*** Source text Section Begins ***
The request for designation should describe the category the therapy would fit into, expected outcomes for that population, any existing therapies that are available, the scientific rationale and mechanism of action that enable the drug to meet the designation, early phase clinical study results, and a potential clinical development plan and steps to streamline manufacturing and development of a companion diagnostic, if necessary. In the event of a non-designation, FDA should issue a letter explaining its rationale and recommendations for what criteria would need to be met for the designation.

Sandra Horning, senior vice president and global head of clinical development for hematology/oncology at Genentech and a member of the panel, said it will be up to FDA to determine the criteria. “(M)y assumption is that we will want to be judicious about these early candidates for breakthrough and be sure that they really do meet the threshold that we’ve outlined and fit into the categories and so forth,” she added.

Horning said not only will these drugs have to show substantial levels of efficacy but those levels will need to be observed early, with those cases likely based on a strong understanding of the science and mechanism of action in molecularly defined subsets, which could aid in selecting candidates for breakthrough designation.
*** Source text Section Ends ***
*** Information Section Begins ***
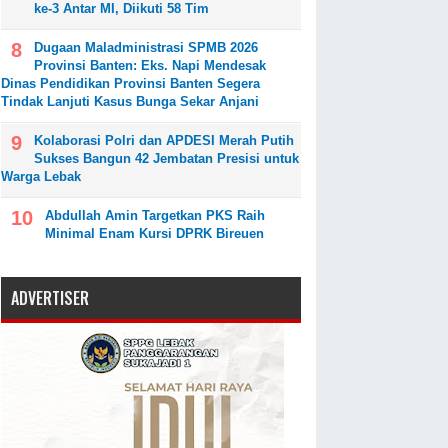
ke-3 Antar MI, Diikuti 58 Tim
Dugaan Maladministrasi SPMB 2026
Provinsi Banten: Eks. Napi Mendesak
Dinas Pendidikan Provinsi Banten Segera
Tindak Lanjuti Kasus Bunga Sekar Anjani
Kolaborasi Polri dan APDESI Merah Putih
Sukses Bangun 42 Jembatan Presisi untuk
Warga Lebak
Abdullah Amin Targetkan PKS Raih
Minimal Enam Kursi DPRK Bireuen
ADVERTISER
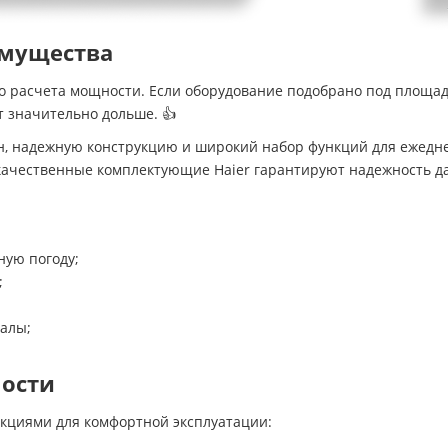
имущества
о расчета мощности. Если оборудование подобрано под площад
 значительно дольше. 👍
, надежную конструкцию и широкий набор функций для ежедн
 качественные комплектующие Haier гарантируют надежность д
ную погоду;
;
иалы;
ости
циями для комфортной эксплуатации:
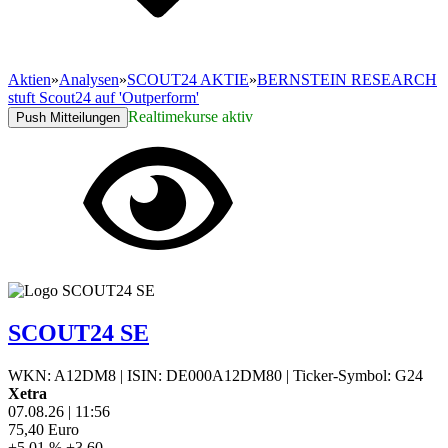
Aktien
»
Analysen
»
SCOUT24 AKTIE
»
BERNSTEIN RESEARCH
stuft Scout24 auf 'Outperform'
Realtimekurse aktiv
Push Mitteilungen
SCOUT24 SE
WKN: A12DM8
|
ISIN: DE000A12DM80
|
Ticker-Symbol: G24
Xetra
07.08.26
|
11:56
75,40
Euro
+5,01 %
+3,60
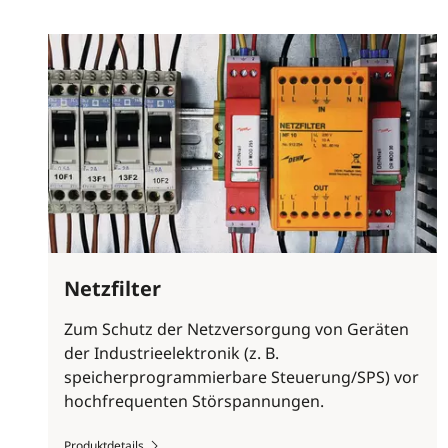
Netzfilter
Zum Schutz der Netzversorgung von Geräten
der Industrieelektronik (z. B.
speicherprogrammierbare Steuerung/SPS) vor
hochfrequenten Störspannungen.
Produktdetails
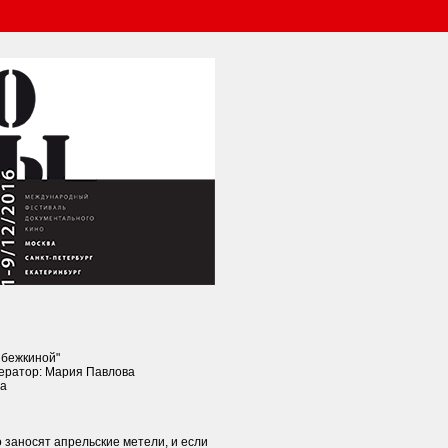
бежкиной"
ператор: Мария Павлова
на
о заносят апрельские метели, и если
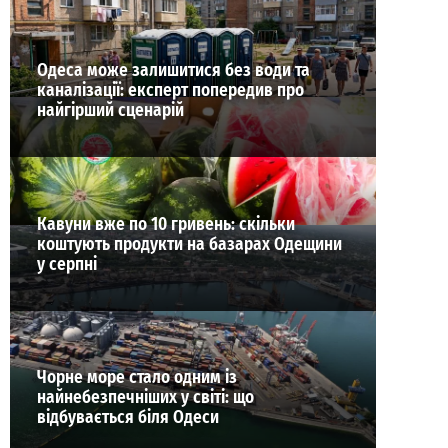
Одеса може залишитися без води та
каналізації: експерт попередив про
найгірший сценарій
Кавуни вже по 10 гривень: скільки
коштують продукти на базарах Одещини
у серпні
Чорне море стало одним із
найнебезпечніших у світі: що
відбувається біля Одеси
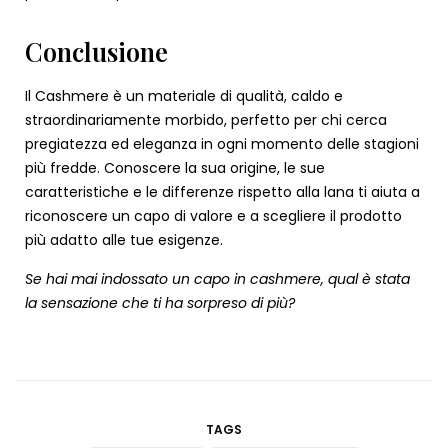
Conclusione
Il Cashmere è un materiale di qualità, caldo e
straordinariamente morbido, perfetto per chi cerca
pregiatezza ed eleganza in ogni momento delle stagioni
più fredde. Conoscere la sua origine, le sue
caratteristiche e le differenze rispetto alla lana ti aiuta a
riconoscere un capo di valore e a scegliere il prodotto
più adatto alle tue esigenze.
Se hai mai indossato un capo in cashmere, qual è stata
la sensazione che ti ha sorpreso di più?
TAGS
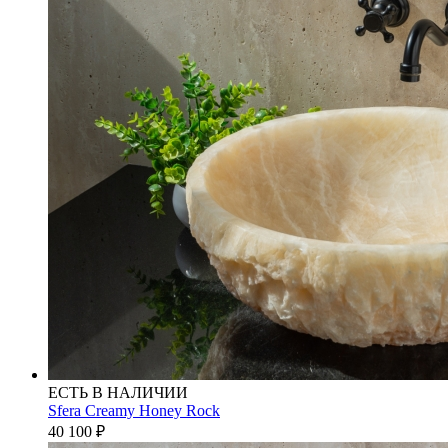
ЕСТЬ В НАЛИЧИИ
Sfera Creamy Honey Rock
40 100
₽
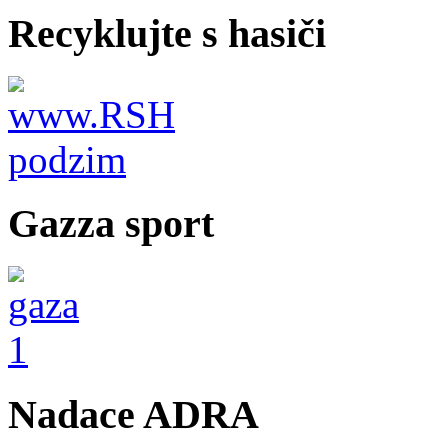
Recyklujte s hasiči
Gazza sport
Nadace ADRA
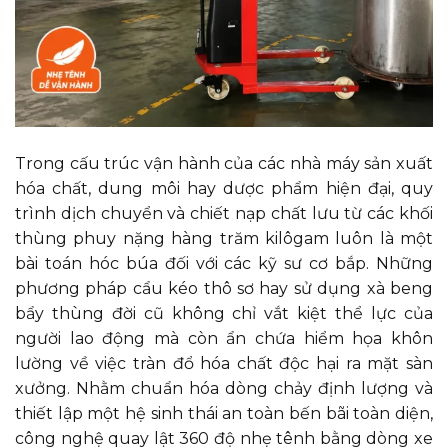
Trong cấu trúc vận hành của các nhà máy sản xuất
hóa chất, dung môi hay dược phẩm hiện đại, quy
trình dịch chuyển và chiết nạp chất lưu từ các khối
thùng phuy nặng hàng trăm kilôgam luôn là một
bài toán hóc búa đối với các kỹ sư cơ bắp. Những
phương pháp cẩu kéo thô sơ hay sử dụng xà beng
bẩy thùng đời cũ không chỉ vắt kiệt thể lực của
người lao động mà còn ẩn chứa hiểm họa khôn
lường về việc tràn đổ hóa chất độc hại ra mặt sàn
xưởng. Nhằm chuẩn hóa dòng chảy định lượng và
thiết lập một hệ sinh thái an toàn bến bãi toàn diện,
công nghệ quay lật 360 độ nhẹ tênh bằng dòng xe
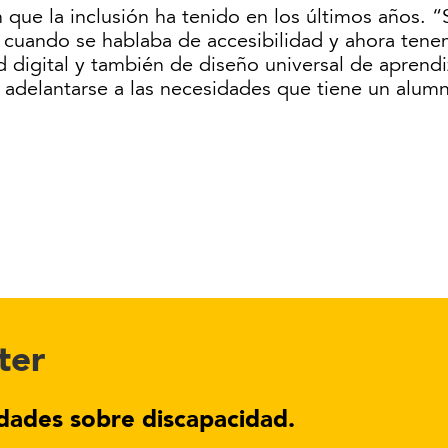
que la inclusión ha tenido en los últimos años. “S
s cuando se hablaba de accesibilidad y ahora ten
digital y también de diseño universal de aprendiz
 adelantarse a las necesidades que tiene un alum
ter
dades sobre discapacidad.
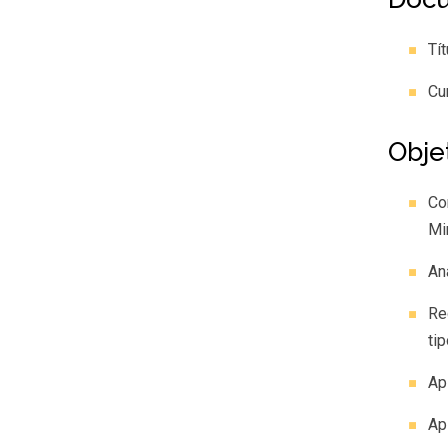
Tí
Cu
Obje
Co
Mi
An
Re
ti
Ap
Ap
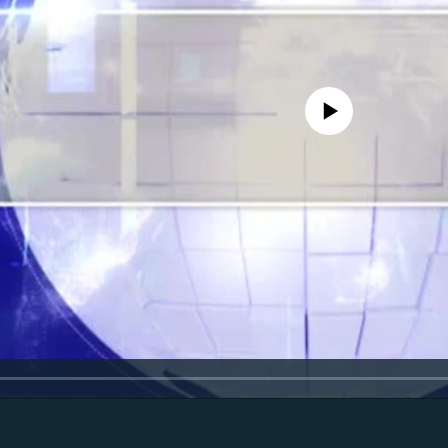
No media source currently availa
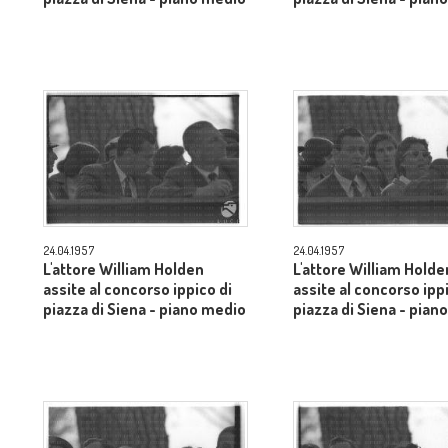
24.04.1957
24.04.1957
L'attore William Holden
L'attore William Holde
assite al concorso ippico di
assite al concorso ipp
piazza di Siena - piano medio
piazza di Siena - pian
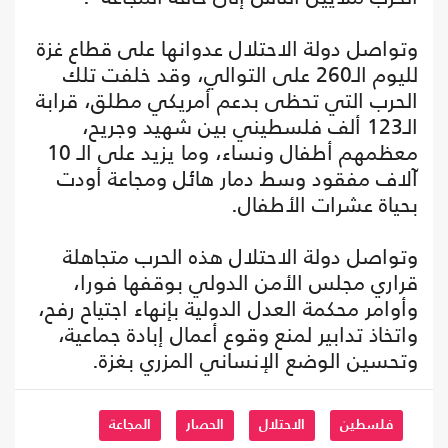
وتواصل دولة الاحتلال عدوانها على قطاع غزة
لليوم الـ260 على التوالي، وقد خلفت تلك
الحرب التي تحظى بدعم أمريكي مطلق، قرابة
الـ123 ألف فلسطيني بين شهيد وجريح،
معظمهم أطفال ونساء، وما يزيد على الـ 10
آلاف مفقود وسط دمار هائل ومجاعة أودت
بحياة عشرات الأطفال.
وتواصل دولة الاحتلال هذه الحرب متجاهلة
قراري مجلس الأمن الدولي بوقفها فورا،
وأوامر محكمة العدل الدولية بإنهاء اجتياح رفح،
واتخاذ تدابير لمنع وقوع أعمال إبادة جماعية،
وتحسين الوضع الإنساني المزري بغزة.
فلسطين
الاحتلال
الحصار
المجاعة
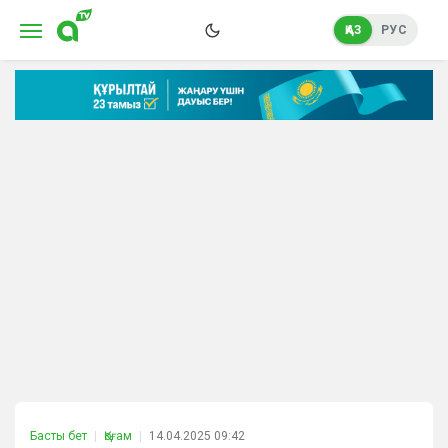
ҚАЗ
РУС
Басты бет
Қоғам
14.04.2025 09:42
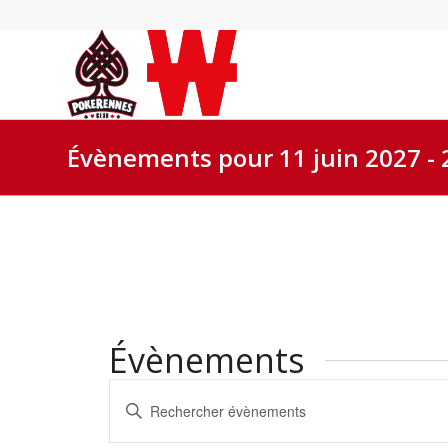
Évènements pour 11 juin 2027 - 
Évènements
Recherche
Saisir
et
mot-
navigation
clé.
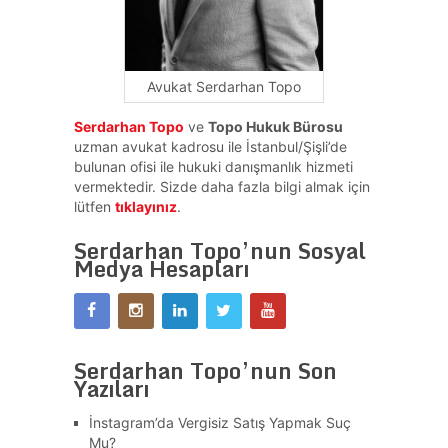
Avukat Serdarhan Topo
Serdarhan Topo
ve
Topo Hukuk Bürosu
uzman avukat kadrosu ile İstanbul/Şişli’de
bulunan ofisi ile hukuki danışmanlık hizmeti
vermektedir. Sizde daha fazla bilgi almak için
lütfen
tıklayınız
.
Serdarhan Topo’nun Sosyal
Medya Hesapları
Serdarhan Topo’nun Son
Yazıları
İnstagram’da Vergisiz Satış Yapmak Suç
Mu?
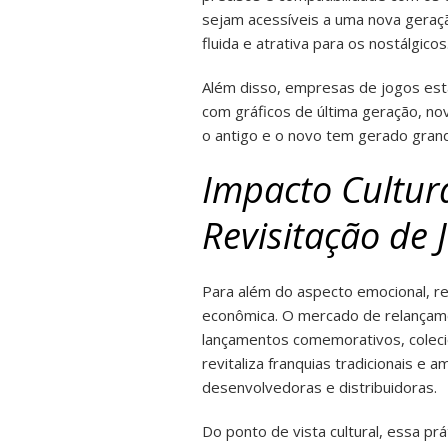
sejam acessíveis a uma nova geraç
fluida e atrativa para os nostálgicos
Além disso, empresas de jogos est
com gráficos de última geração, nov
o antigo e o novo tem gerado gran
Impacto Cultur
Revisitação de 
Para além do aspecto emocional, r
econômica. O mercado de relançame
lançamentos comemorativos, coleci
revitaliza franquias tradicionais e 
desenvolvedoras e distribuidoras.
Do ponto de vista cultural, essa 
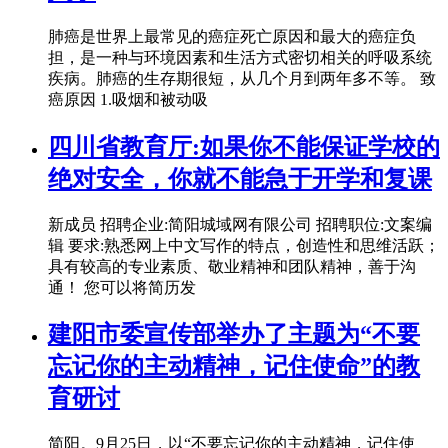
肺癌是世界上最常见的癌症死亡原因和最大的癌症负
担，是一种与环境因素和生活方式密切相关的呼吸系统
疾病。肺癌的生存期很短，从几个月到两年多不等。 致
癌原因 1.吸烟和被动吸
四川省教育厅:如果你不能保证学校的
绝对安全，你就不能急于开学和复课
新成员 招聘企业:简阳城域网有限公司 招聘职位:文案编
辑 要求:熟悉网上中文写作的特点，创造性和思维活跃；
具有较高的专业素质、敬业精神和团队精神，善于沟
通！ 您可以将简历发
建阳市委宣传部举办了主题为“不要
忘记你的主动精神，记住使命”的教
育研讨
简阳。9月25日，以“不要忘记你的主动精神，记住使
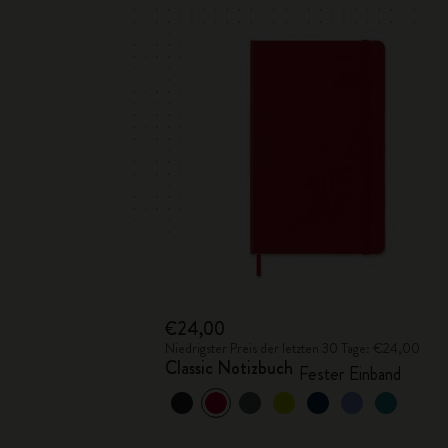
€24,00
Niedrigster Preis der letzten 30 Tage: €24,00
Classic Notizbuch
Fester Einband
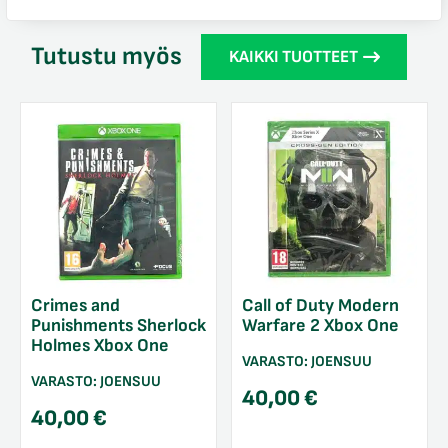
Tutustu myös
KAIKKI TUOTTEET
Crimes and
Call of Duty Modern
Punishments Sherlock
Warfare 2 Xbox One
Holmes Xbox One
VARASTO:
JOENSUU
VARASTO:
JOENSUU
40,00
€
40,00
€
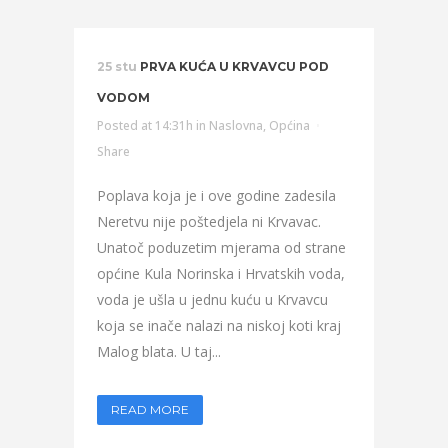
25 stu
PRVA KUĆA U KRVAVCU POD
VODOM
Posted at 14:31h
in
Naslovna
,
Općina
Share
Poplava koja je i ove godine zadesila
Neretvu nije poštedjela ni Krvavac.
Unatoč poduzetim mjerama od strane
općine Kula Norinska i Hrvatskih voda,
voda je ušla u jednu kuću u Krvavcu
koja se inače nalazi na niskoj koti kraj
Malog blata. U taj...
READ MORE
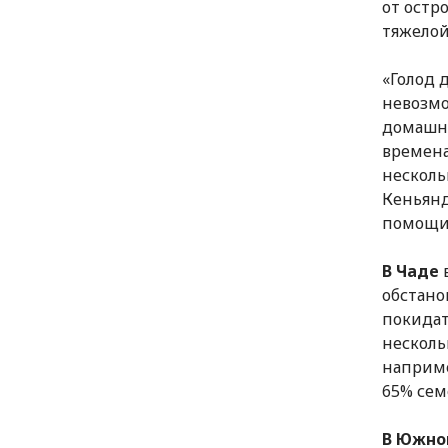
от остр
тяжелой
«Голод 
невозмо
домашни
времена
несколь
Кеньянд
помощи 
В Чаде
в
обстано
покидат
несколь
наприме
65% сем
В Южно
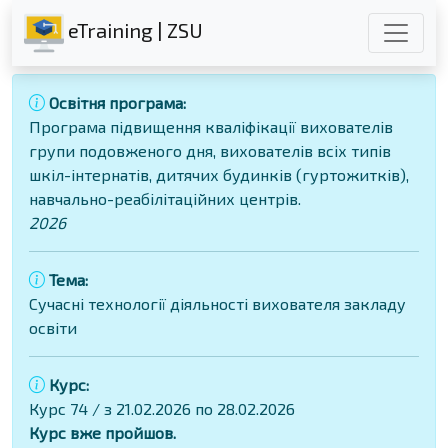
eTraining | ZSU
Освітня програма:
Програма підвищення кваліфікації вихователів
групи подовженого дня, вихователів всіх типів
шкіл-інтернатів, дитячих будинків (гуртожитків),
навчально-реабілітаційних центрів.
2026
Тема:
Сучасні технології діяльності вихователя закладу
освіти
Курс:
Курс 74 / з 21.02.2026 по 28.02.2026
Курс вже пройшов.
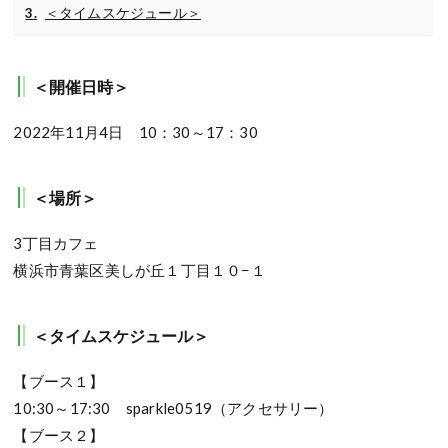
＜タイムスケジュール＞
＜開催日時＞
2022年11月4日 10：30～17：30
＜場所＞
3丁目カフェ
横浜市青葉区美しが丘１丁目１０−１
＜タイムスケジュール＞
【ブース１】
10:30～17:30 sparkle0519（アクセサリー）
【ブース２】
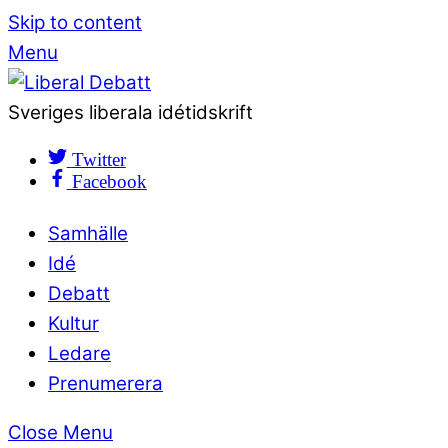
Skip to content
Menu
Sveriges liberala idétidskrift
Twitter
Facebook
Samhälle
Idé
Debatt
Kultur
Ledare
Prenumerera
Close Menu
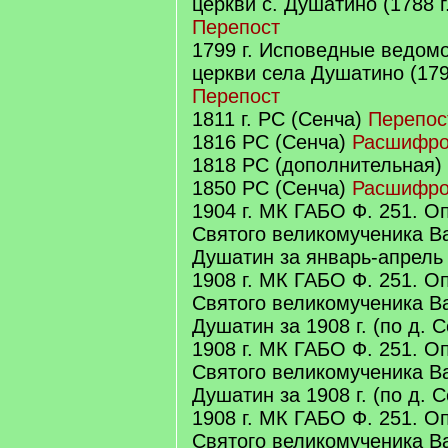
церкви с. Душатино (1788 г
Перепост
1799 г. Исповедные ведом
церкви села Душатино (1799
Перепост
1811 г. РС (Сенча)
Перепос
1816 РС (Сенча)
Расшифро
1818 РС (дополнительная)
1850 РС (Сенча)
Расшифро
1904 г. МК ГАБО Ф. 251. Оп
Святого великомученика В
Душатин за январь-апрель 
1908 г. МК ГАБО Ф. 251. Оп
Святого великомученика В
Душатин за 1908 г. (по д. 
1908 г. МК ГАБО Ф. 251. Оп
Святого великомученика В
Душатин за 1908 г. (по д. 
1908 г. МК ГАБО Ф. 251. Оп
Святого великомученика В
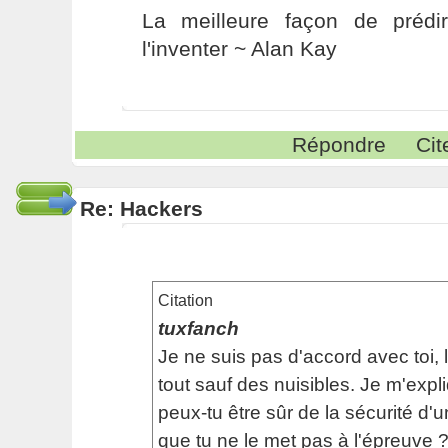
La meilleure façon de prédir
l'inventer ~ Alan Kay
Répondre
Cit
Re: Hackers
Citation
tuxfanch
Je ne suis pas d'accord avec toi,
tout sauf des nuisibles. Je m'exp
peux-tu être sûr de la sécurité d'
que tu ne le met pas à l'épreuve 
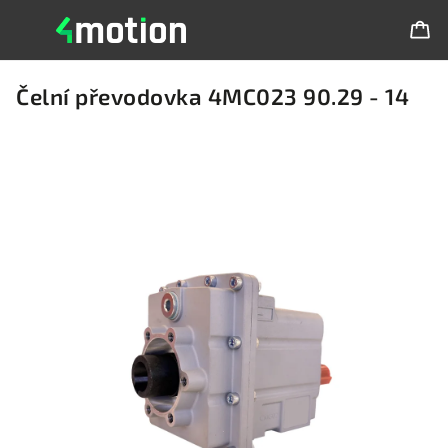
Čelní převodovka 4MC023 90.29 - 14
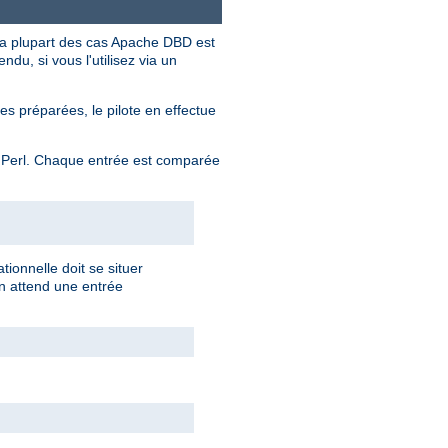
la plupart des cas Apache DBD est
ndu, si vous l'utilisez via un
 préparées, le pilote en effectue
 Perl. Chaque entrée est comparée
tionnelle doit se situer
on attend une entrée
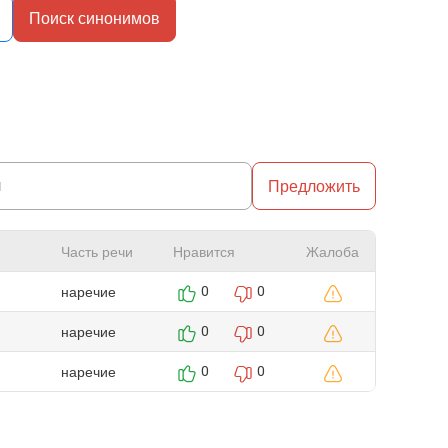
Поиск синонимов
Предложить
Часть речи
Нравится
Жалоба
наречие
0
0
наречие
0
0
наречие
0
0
*** Information Section Ends ***
▸ **Assignment**
In the breakthrough designation text, what should FDA issue if a drug is not designated?

▸ **Completed task**
A letter explaining its rationale and recommending what criteria would need to be met for the designation.